<<<<

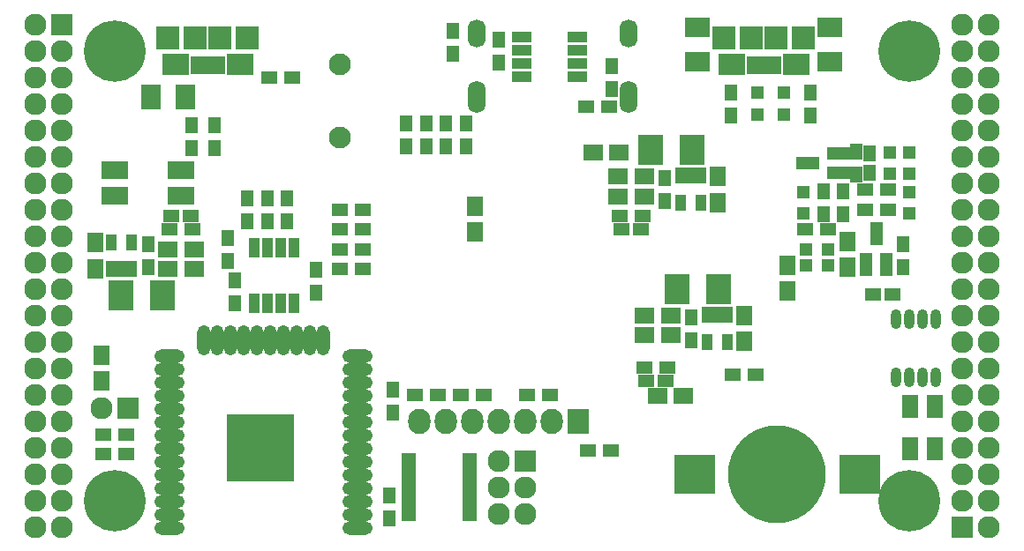
<source format=gbs>
G04 #@! TF.FileFunction,Soldermask,Bot*
%FSLAX46Y46*%
G04 Gerber Fmt 4.6, Leading zero omitted, Abs format (unit mm)*
G04 Created by KiCad (PCBNEW 4.0.5+dfsg1-4) date Thu Jul  6 11:20:48 2017*
%MOMM*%
%LPD*%
G01*
G04 APERTURE LIST*
%ADD10C,0.100000*%
%ADD11R,3.900000X3.700000*%
%ADD12C,9.400000*%
%ADD13R,2.432000X1.924000*%
%ADD14R,2.400000X2.900000*%
%ADD15R,1.100000X1.600000*%
%ADD16R,1.650000X1.900000*%
%ADD17R,1.900000X1.650000*%
%ADD18R,1.924000X2.432000*%
%ADD19O,1.009600X1.873200*%
%ADD20R,1.200000X1.300000*%
%ADD21R,1.300000X1.200000*%
%ADD22C,2.100000*%
%ADD23R,1.200000X2.300000*%
%ADD24R,2.300000X1.200000*%
%ADD25R,1.600000X1.150000*%
%ADD26R,1.150000X1.600000*%
%ADD27R,1.600000X1.300000*%
%ADD28R,1.300000X1.600000*%
%ADD29O,1.700000X3.100000*%
%ADD30O,1.700000X2.700000*%
%ADD31R,1.000000X1.950000*%
%ADD32R,1.950000X1.000000*%
%ADD33O,2.900000X1.300000*%
%ADD34O,1.300000X2.900000*%
%ADD35R,6.400000X6.400000*%
%ADD36R,2.127200X2.127200*%
%ADD37O,2.127200X2.127200*%
%ADD38C,5.900000*%
%ADD39R,1.400000X0.800000*%
%ADD40R,1.600000X2.200000*%
%ADD41R,2.600000X1.800000*%
%ADD42R,2.127200X2.432000*%
%ADD43O,2.127200X2.432000*%
%ADD44R,2.500000X2.000000*%
%ADD45R,2.300000X2.300000*%
%ADD46R,0.800000X1.750000*%
%ADD47R,2.200000X2.300000*%
G04 APERTURE END LIST*
D10*
D11*
X174390000Y-105870000D03*
X158590000Y-105870000D03*
D12*
X166490000Y-105870000D03*
D13*
X171570000Y-62944000D03*
X171570000Y-66246000D03*
D14*
X160870000Y-88090000D03*
X156870000Y-88090000D03*
D15*
X159825000Y-90600000D03*
X160775000Y-90600000D03*
X161725000Y-90600000D03*
X161725000Y-93200000D03*
X159825000Y-93200000D03*
D14*
X158330000Y-74755000D03*
X154330000Y-74755000D03*
D15*
X157285000Y-77235000D03*
X158235000Y-77235000D03*
X159185000Y-77235000D03*
X159185000Y-79835000D03*
X157285000Y-79835000D03*
D14*
X103530000Y-88725000D03*
X107530000Y-88725000D03*
D15*
X104575000Y-86215000D03*
X103625000Y-86215000D03*
X102675000Y-86215000D03*
X102675000Y-83615000D03*
X104575000Y-83615000D03*
D16*
X101085000Y-83665000D03*
X101085000Y-86165000D03*
D17*
X153810000Y-90630000D03*
X156310000Y-90630000D03*
X153810000Y-92535000D03*
X156310000Y-92535000D03*
D16*
X163315000Y-93150000D03*
X163315000Y-90650000D03*
D17*
X151270000Y-79200000D03*
X153770000Y-79200000D03*
X151270000Y-77295000D03*
X153770000Y-77295000D03*
D16*
X160775000Y-79815000D03*
X160775000Y-77315000D03*
D17*
X110590000Y-84280000D03*
X108090000Y-84280000D03*
X110590000Y-86185000D03*
X108090000Y-86185000D03*
D18*
X106419000Y-69675000D03*
X109721000Y-69675000D03*
D13*
X158870000Y-66246000D03*
X158870000Y-62944000D03*
D19*
X181730000Y-96599000D03*
X180460000Y-96599000D03*
X179190000Y-96599000D03*
X177920000Y-96599000D03*
X177920000Y-91011000D03*
X179190000Y-91011000D03*
X180460000Y-91011000D03*
X181730000Y-91011000D03*
D16*
X173221000Y-86038000D03*
X173221000Y-83538000D03*
D20*
X169250000Y-84280000D03*
X171350000Y-84280000D03*
D21*
X179190000Y-80885000D03*
X179190000Y-78785000D03*
X177285000Y-74975000D03*
X177285000Y-77075000D03*
X169030000Y-80885000D03*
X169030000Y-78785000D03*
D22*
X124580000Y-66540000D03*
X124580000Y-73540000D03*
D23*
X176965000Y-85780000D03*
X175065000Y-85780000D03*
X176015000Y-82780000D03*
D24*
X172435000Y-75075000D03*
X172435000Y-76975000D03*
X169435000Y-76025000D03*
D25*
X153910000Y-96910000D03*
X155810000Y-96910000D03*
X151570000Y-82375000D03*
X153470000Y-82375000D03*
X110290000Y-81105000D03*
X108390000Y-81105000D03*
D26*
X175380000Y-75075000D03*
X175380000Y-76975000D03*
D27*
X169200000Y-82375000D03*
X171400000Y-82375000D03*
D28*
X172840000Y-80935000D03*
X172840000Y-78735000D03*
D27*
X177115000Y-80470000D03*
X174915000Y-80470000D03*
D28*
X174110000Y-74925000D03*
X174110000Y-77125000D03*
X178555000Y-83815000D03*
X178555000Y-86015000D03*
X113785000Y-83180000D03*
X113785000Y-85380000D03*
X170935000Y-80935000D03*
X170935000Y-78735000D03*
X129280000Y-107900000D03*
X129280000Y-110100000D03*
D27*
X150572000Y-103584000D03*
X148372000Y-103584000D03*
X177115000Y-78565000D03*
X174915000Y-78565000D03*
X153760000Y-95640000D03*
X155960000Y-95640000D03*
X110440000Y-82375000D03*
X108240000Y-82375000D03*
X151420000Y-81105000D03*
X153620000Y-81105000D03*
D28*
X158235000Y-90800000D03*
X158235000Y-93000000D03*
X106165000Y-86015000D03*
X106165000Y-83815000D03*
X155695000Y-77465000D03*
X155695000Y-79665000D03*
D27*
X126782000Y-86185000D03*
X124582000Y-86185000D03*
X126782000Y-84279000D03*
X124582000Y-84279000D03*
X126782000Y-82375000D03*
X124582000Y-82375000D03*
X126782000Y-80470000D03*
X124582000Y-80470000D03*
D28*
X130930000Y-74417000D03*
X130930000Y-72217000D03*
X132835000Y-74417000D03*
X132835000Y-72217000D03*
X134740000Y-74417000D03*
X134740000Y-72217000D03*
X136645000Y-74417000D03*
X136645000Y-72217000D03*
D29*
X152280000Y-69650000D03*
X137680000Y-69650000D03*
D30*
X137680000Y-63600000D03*
X152280000Y-63600000D03*
D31*
X116325000Y-84120000D03*
X117595000Y-84120000D03*
X118865000Y-84120000D03*
X120135000Y-84120000D03*
X120135000Y-89520000D03*
X118865000Y-89520000D03*
X117595000Y-89520000D03*
X116325000Y-89520000D03*
D25*
X175700000Y-88598000D03*
X177600000Y-88598000D03*
D32*
X141980000Y-67705000D03*
X141980000Y-66435000D03*
X141980000Y-65165000D03*
X141980000Y-63895000D03*
X147380000Y-63895000D03*
X147380000Y-65165000D03*
X147380000Y-66435000D03*
X147380000Y-67705000D03*
D20*
X171350000Y-85804000D03*
X169250000Y-85804000D03*
D21*
X179190000Y-77075000D03*
X179190000Y-74975000D03*
D33*
X126260434Y-111030338D03*
X126260434Y-109760338D03*
X126260434Y-108490338D03*
X126260434Y-107220338D03*
X126260434Y-105950338D03*
X126260434Y-104680338D03*
X126260434Y-103410338D03*
X126260434Y-102140338D03*
X126260434Y-100870338D03*
X126260434Y-99600338D03*
X126260434Y-98330338D03*
X126260434Y-97060338D03*
X126260434Y-95790338D03*
X126260434Y-94520338D03*
D34*
X122975434Y-93030338D03*
X121705434Y-93030338D03*
X120435434Y-93030338D03*
X119165434Y-93030338D03*
X117895434Y-93030338D03*
X116625434Y-93030338D03*
X115355434Y-93030338D03*
X114085434Y-93030338D03*
X112815434Y-93030338D03*
X111545434Y-93030338D03*
D33*
X108260434Y-94520338D03*
X108260434Y-95790338D03*
X108260434Y-97060338D03*
X108260434Y-98330338D03*
X108260434Y-99600338D03*
X108260434Y-100870338D03*
X108260434Y-102140338D03*
X108260434Y-103410338D03*
X108260434Y-104680338D03*
X108260434Y-105950338D03*
X108260434Y-107220338D03*
X108260434Y-108490338D03*
X108260434Y-109760338D03*
X108260434Y-111030338D03*
D35*
X116960434Y-103330338D03*
D36*
X97910000Y-62690000D03*
D37*
X95370000Y-62690000D03*
X97910000Y-65230000D03*
X95370000Y-65230000D03*
X97910000Y-67770000D03*
X95370000Y-67770000D03*
X97910000Y-70310000D03*
X95370000Y-70310000D03*
X97910000Y-72850000D03*
X95370000Y-72850000D03*
X97910000Y-75390000D03*
X95370000Y-75390000D03*
X97910000Y-77930000D03*
X95370000Y-77930000D03*
X97910000Y-80470000D03*
X95370000Y-80470000D03*
X97910000Y-83010000D03*
X95370000Y-83010000D03*
X97910000Y-85550000D03*
X95370000Y-85550000D03*
X97910000Y-88090000D03*
X95370000Y-88090000D03*
X97910000Y-90630000D03*
X95370000Y-90630000D03*
X97910000Y-93170000D03*
X95370000Y-93170000D03*
X97910000Y-95710000D03*
X95370000Y-95710000D03*
X97910000Y-98250000D03*
X95370000Y-98250000D03*
X97910000Y-100790000D03*
X95370000Y-100790000D03*
X97910000Y-103330000D03*
X95370000Y-103330000D03*
X97910000Y-105870000D03*
X95370000Y-105870000D03*
X97910000Y-108410000D03*
X95370000Y-108410000D03*
X97910000Y-110950000D03*
X95370000Y-110950000D03*
D36*
X184270000Y-110950000D03*
D37*
X186810000Y-110950000D03*
X184270000Y-108410000D03*
X186810000Y-108410000D03*
X184270000Y-105870000D03*
X186810000Y-105870000D03*
X184270000Y-103330000D03*
X186810000Y-103330000D03*
X184270000Y-100790000D03*
X186810000Y-100790000D03*
X184270000Y-98250000D03*
X186810000Y-98250000D03*
X184270000Y-95710000D03*
X186810000Y-95710000D03*
X184270000Y-93170000D03*
X186810000Y-93170000D03*
X184270000Y-90630000D03*
X186810000Y-90630000D03*
X184270000Y-88090000D03*
X186810000Y-88090000D03*
X184270000Y-85550000D03*
X186810000Y-85550000D03*
X184270000Y-83010000D03*
X186810000Y-83010000D03*
X184270000Y-80470000D03*
X186810000Y-80470000D03*
X184270000Y-77930000D03*
X186810000Y-77930000D03*
X184270000Y-75390000D03*
X186810000Y-75390000D03*
X184270000Y-72850000D03*
X186810000Y-72850000D03*
X184270000Y-70310000D03*
X186810000Y-70310000D03*
X184270000Y-67770000D03*
X186810000Y-67770000D03*
X184270000Y-65230000D03*
X186810000Y-65230000D03*
X184270000Y-62690000D03*
X186810000Y-62690000D03*
D38*
X102990000Y-108410000D03*
X179190000Y-108410000D03*
X179190000Y-65230000D03*
X102990000Y-65230000D03*
D21*
X167125000Y-69260000D03*
X167125000Y-71360000D03*
X164585000Y-69260000D03*
X164585000Y-71360000D03*
D28*
X162045000Y-71410000D03*
X162045000Y-69210000D03*
X139820000Y-66330000D03*
X139820000Y-64130000D03*
X135375000Y-63300000D03*
X135375000Y-65500000D03*
X150615000Y-68870000D03*
X150615000Y-66670000D03*
D27*
X150380000Y-70600000D03*
X148180000Y-70600000D03*
D39*
X137005000Y-104215000D03*
X137005000Y-104865000D03*
X137005000Y-105515000D03*
X137005000Y-106165000D03*
X137005000Y-106815000D03*
X137005000Y-107465000D03*
X137005000Y-108115000D03*
X137005000Y-108765000D03*
X137005000Y-109415000D03*
X137005000Y-110065000D03*
X131205000Y-110065000D03*
X131205000Y-109415000D03*
X131205000Y-108765000D03*
X131205000Y-108115000D03*
X131205000Y-107465000D03*
X131205000Y-106815000D03*
X131205000Y-106165000D03*
X131205000Y-105515000D03*
X131205000Y-104865000D03*
X131205000Y-104215000D03*
D28*
X119500000Y-79370000D03*
X119500000Y-81570000D03*
X114480000Y-89500000D03*
X114480000Y-87300000D03*
X129660000Y-99985000D03*
X129660000Y-97785000D03*
X117595000Y-79370000D03*
X117595000Y-81570000D03*
X122280000Y-86300000D03*
X122280000Y-88500000D03*
X115690000Y-79370000D03*
X115690000Y-81570000D03*
D27*
X144730000Y-98250000D03*
X142530000Y-98250000D03*
X138380000Y-98250000D03*
X136180000Y-98250000D03*
X133935000Y-98250000D03*
X131735000Y-98250000D03*
X101890000Y-103965000D03*
X104090000Y-103965000D03*
D40*
X179260000Y-99425000D03*
X179260000Y-103425000D03*
X181660000Y-103425000D03*
X181660000Y-99425000D03*
D41*
X109315000Y-79180000D03*
X103015000Y-79180000D03*
X103015000Y-76680000D03*
X109315000Y-76680000D03*
D36*
X104260000Y-99520000D03*
D37*
X101720000Y-99520000D03*
D42*
X147440000Y-100790000D03*
D43*
X144900000Y-100790000D03*
X142360000Y-100790000D03*
X139820000Y-100790000D03*
X137280000Y-100790000D03*
X134740000Y-100790000D03*
X132200000Y-100790000D03*
D27*
X101890000Y-102060000D03*
X104090000Y-102060000D03*
D44*
X108780000Y-66510000D03*
X114980000Y-66510000D03*
D45*
X110680000Y-63960000D03*
X113080000Y-63960000D03*
D46*
X110580000Y-66635000D03*
X111230000Y-66635000D03*
X111880000Y-66635000D03*
X112530000Y-66635000D03*
X113180000Y-66635000D03*
D47*
X108080000Y-63960000D03*
X115680000Y-63960000D03*
D44*
X162120000Y-66510000D03*
X168320000Y-66510000D03*
D45*
X164020000Y-63960000D03*
X166420000Y-63960000D03*
D46*
X163920000Y-66635000D03*
X164570000Y-66635000D03*
X165220000Y-66635000D03*
X165870000Y-66635000D03*
X166520000Y-66635000D03*
D47*
X161420000Y-63960000D03*
X169020000Y-63960000D03*
D16*
X167506000Y-88324000D03*
X167506000Y-85824000D03*
D27*
X164415000Y-96345000D03*
X162215000Y-96345000D03*
D28*
X169665000Y-69210000D03*
X169665000Y-71410000D03*
D36*
X142360000Y-104600000D03*
D37*
X139820000Y-104600000D03*
X142360000Y-107140000D03*
X139820000Y-107140000D03*
X142360000Y-109680000D03*
X139820000Y-109680000D03*
D17*
X155030000Y-98400000D03*
X157530000Y-98400000D03*
D16*
X137480000Y-82650000D03*
X137480000Y-80150000D03*
D17*
X151330000Y-75000000D03*
X148830000Y-75000000D03*
D16*
X101720000Y-94460000D03*
X101720000Y-96960000D03*
D28*
X110356000Y-74585000D03*
X110356000Y-72385000D03*
X112515000Y-74585000D03*
X112515000Y-72385000D03*
D27*
X119965000Y-67770000D03*
X117765000Y-67770000D03*
M02*

</source>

>>>>

**Task statement:**
Set down, word for word, only the lines running from the line with "X110356000Y-72385000D03*" to the last line of the listing above. Both of those lines belong in your answer.

**Solution for this exercise:**
X110356000Y-72385000D03*
X112515000Y-74585000D03*
X112515000Y-72385000D03*
D27*
X119965000Y-67770000D03*
X117765000Y-67770000D03*
M02*

</source>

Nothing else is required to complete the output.